# PROVIDED MATERIAL
=== Begin Enclosure ===

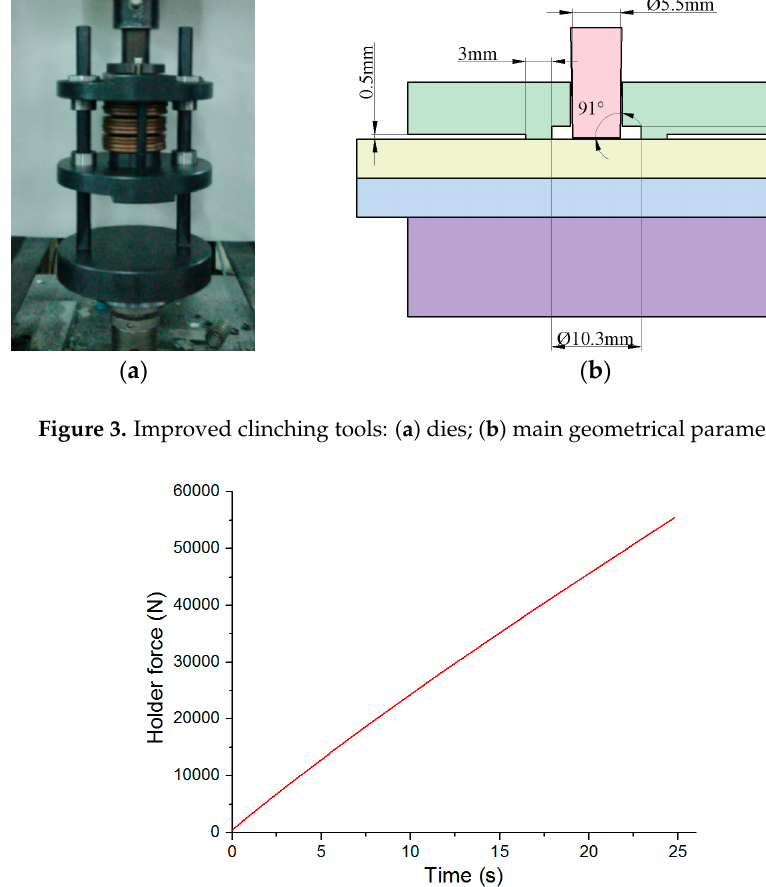
Figure 4. Holder force.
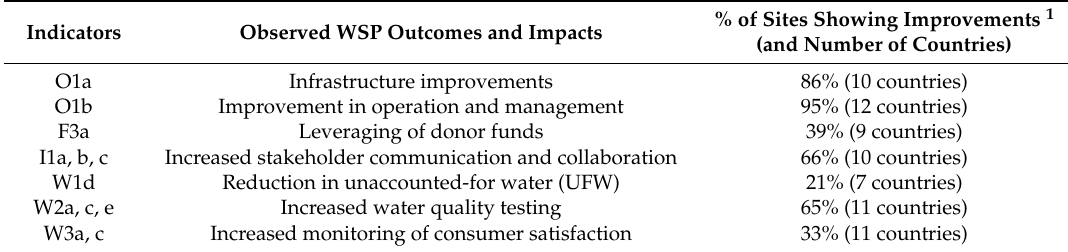
Table 4. Summary of observed WSP outcomes and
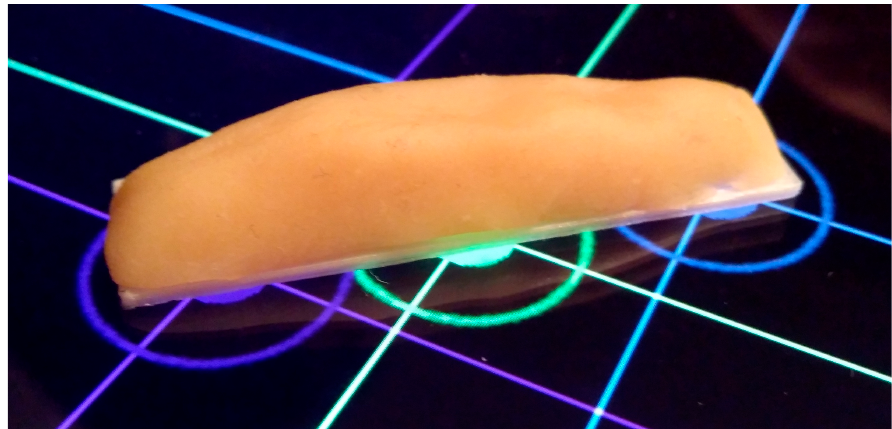
Figure 6. Detection of untouched marker consisting of conductive modeling clay, as insulating part cardboard panel was used. The colored circles and hair crosses indicate, that each pad was recognized by the touch screen.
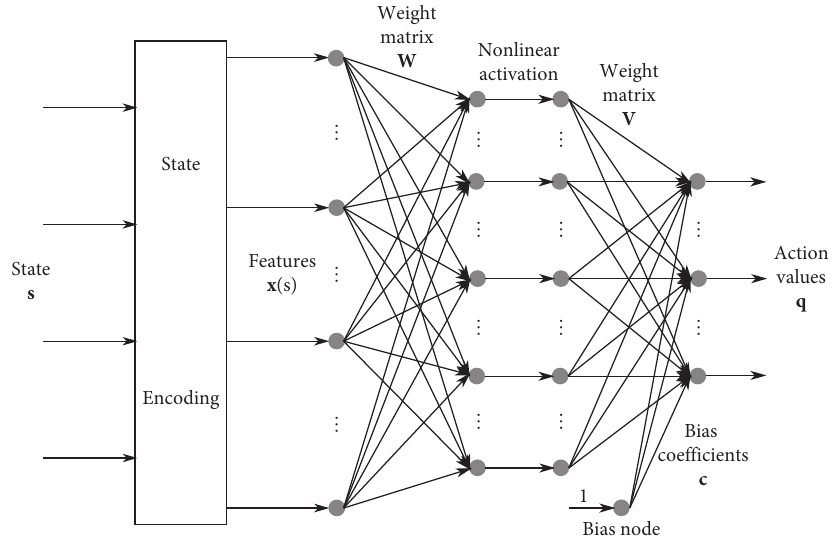
Figure 2: Structure of the artificial neural network that serves as the approximate value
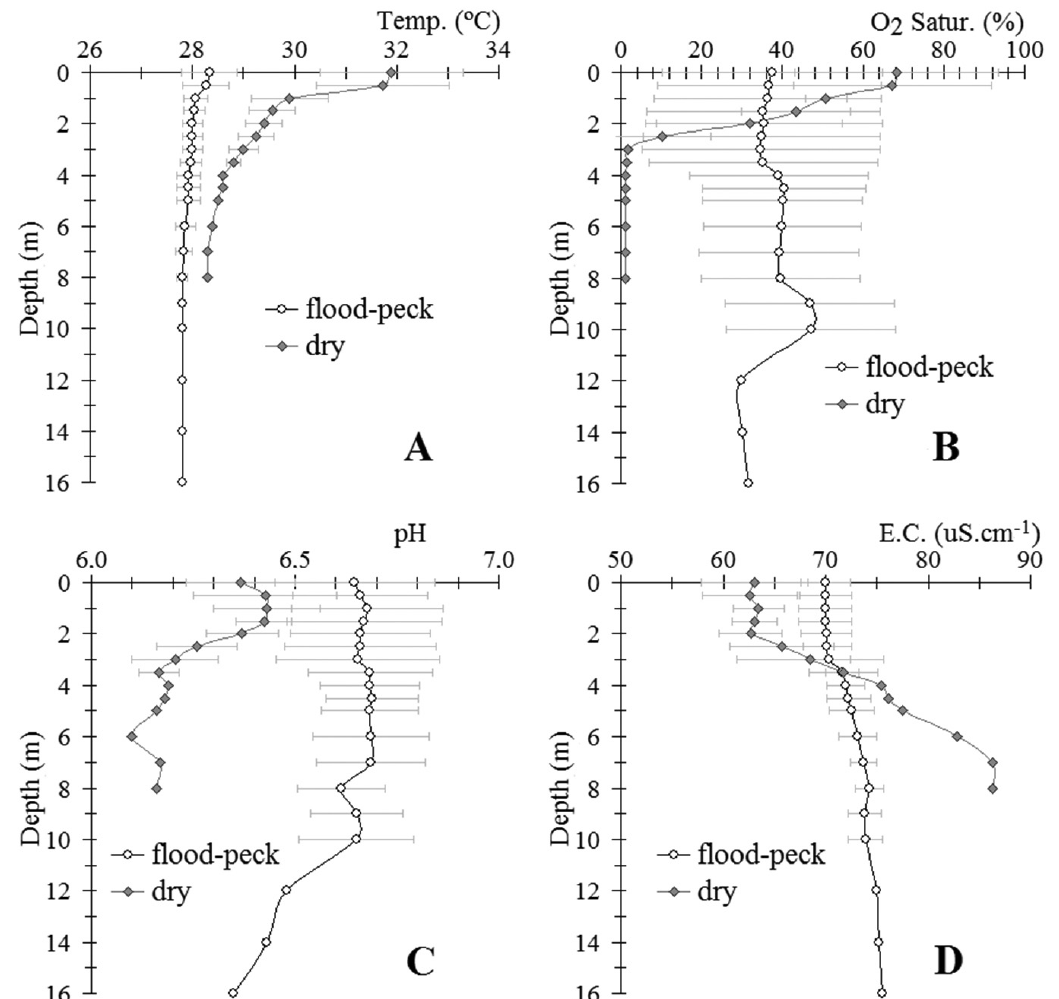
Figure 3. Vertical profile of limnological parameters for periods of flood-peck and drought of the hydrological cycle 2002-2011 in Catalão Lake - Central Amazon. Mean values with standard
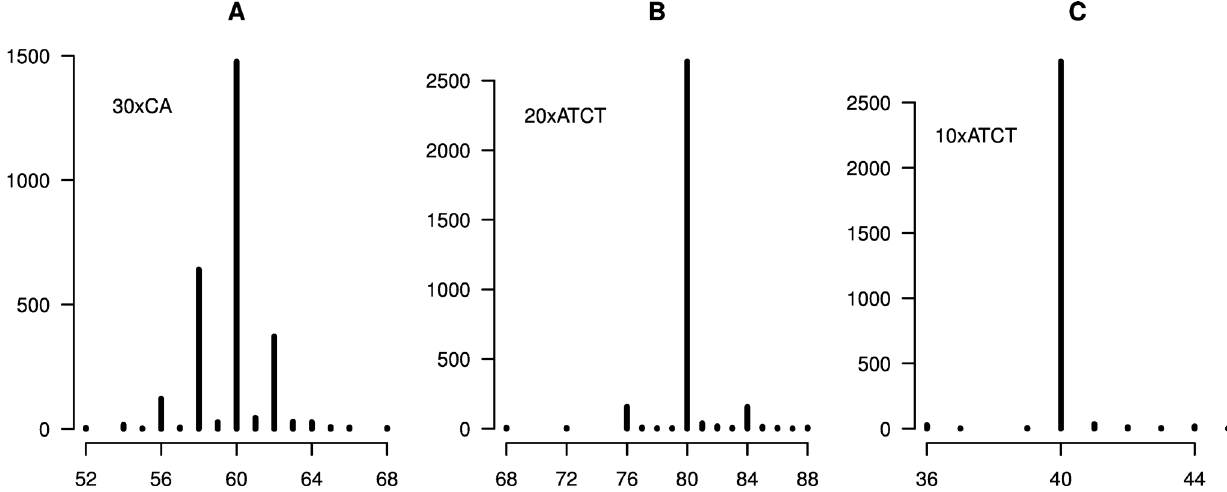
Fig 2. Microsatellite length distributions for no-PCR controls. A. 30xCA. B. 20xATCT. C. 10xATCT (mean of scores from constructs 1 and 2). The y-axes indicate the number of SMRT sequence reads corresponding to the sequence length (bp) indicated on the x-axes. Singleton read lengths have been omitted from the plots for enhanced visualization (see S4, S9, S14 and S19 Figs for full details).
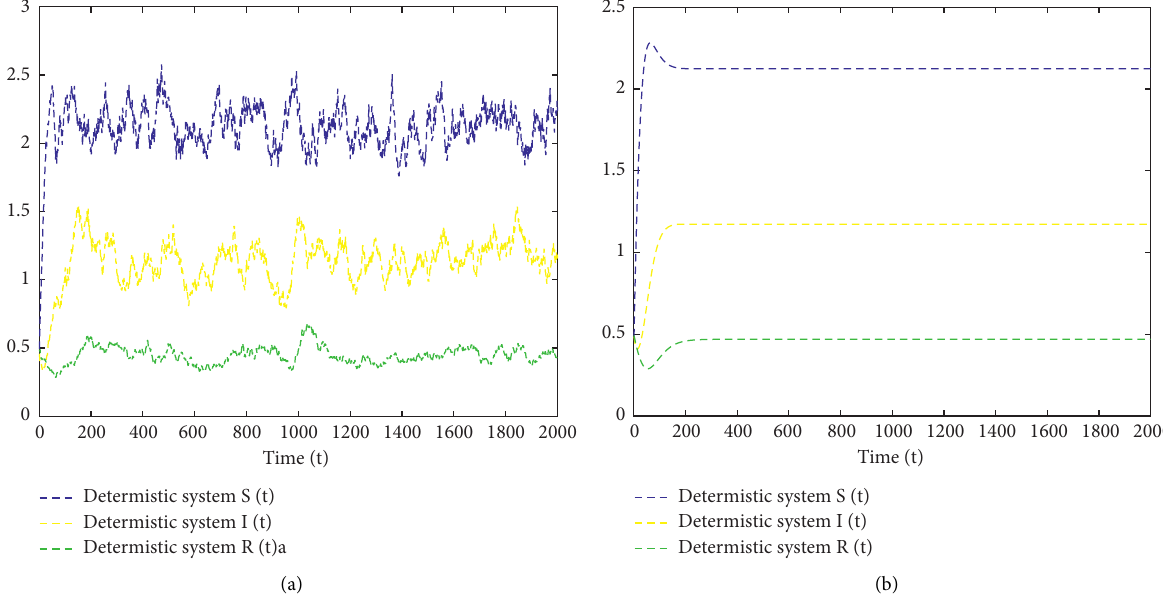
Figure 3: The subgraphs (a) and (b) denote the numerical simulation of the stochastic system (15) with R s > 1, respectively. This shows that the disease will be permanent in a long (1) with R 0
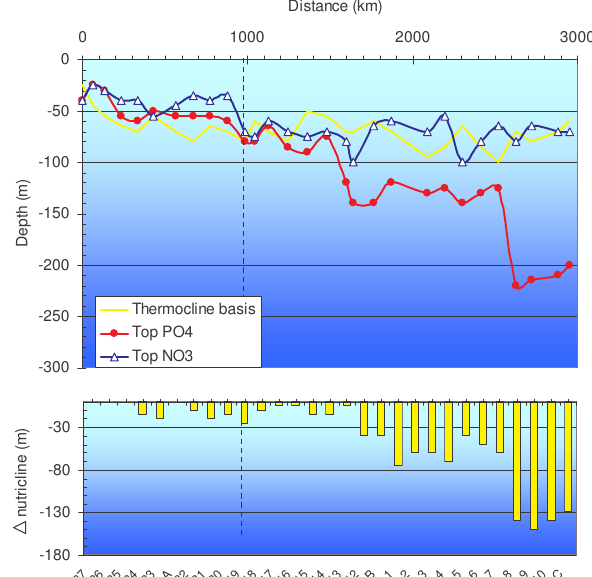
Figure 4. Evolution of the depth of the thermocline basis, and the top of the nitracline and phosphacline along the BOUM transect. The vertical dashed line separates the western and the eastern basins. On the X-axis, the position of the stations is indicated. The thermocline basis for temperature and the top for the nutriclines are defined for the depth where the difference in concentration or temperature between two successive depths exceeds a threshold of 0.05 and 0.02 for NO 3 and PO 4 respectively, or fall under a threshold of 0.4 for temperature. The histogram shows the difference between the depths of the nitracline and phosphacline along the transect.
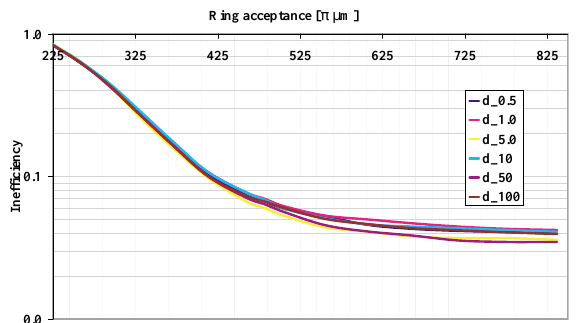
FIG. 12. (Color) Cleaning efficiency as a function of the halo drift velocity. Velocity is given in s (cid:1) m where s is the rms transverse beam size.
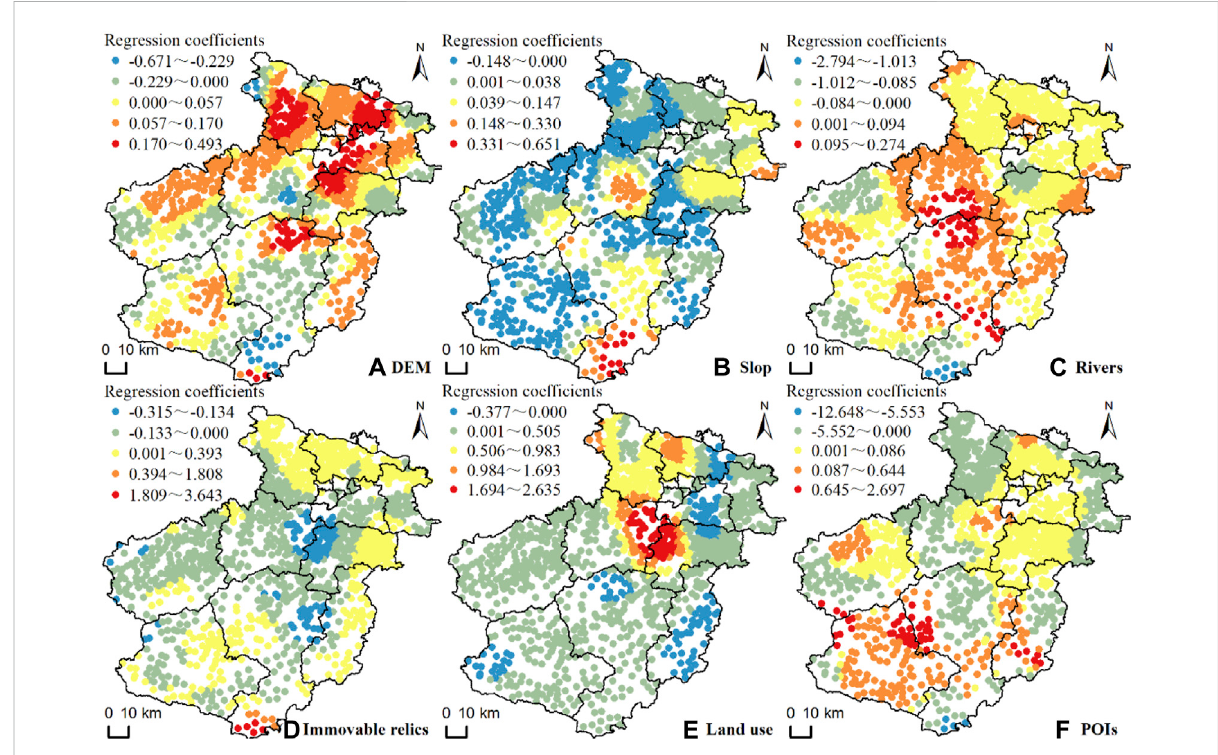
FIGURE 5 Spatial distribution of regression coef fi cients of driving factors in the GWR model: (A) DEM; (B) Slope; (C) Rivers; (D) Immovable relic; (E) Land use; (F)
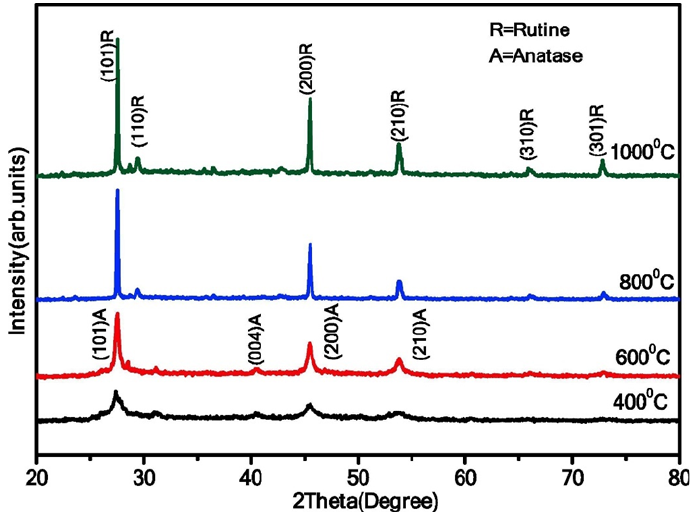
Figure 12. XRD analysis of TiO 2 NPs synthesized at varying annealing temperatures ( 400 °C, 600 °C, 800 °C, and 1000 °C). Reprinted from [33].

=== End Enclosure ===

# PROBLEM
Beginning with the line that contains "Figure 6. Detection", write out the lines of the material above exactly, and end with the line that contains "Figure 3. Vertical". Omit the pictures.

# ANSWER FOR THE TASK
Figure 6. Detection of untouched marker consisting of conductive modeling clay, as insulating part cardboard panel was used. The colored circles and hair crosses indicate, that each pad was recognized by the touch screen.
Figure 2: Structure of the artificial neural network that serves as the approximate value
Figure 3. Vertical profile of limnological parameters for periods of flood-peck and drought of the hydrological cycle 2002-2011 in Catalão Lake - Central Amazon. Mean values with standard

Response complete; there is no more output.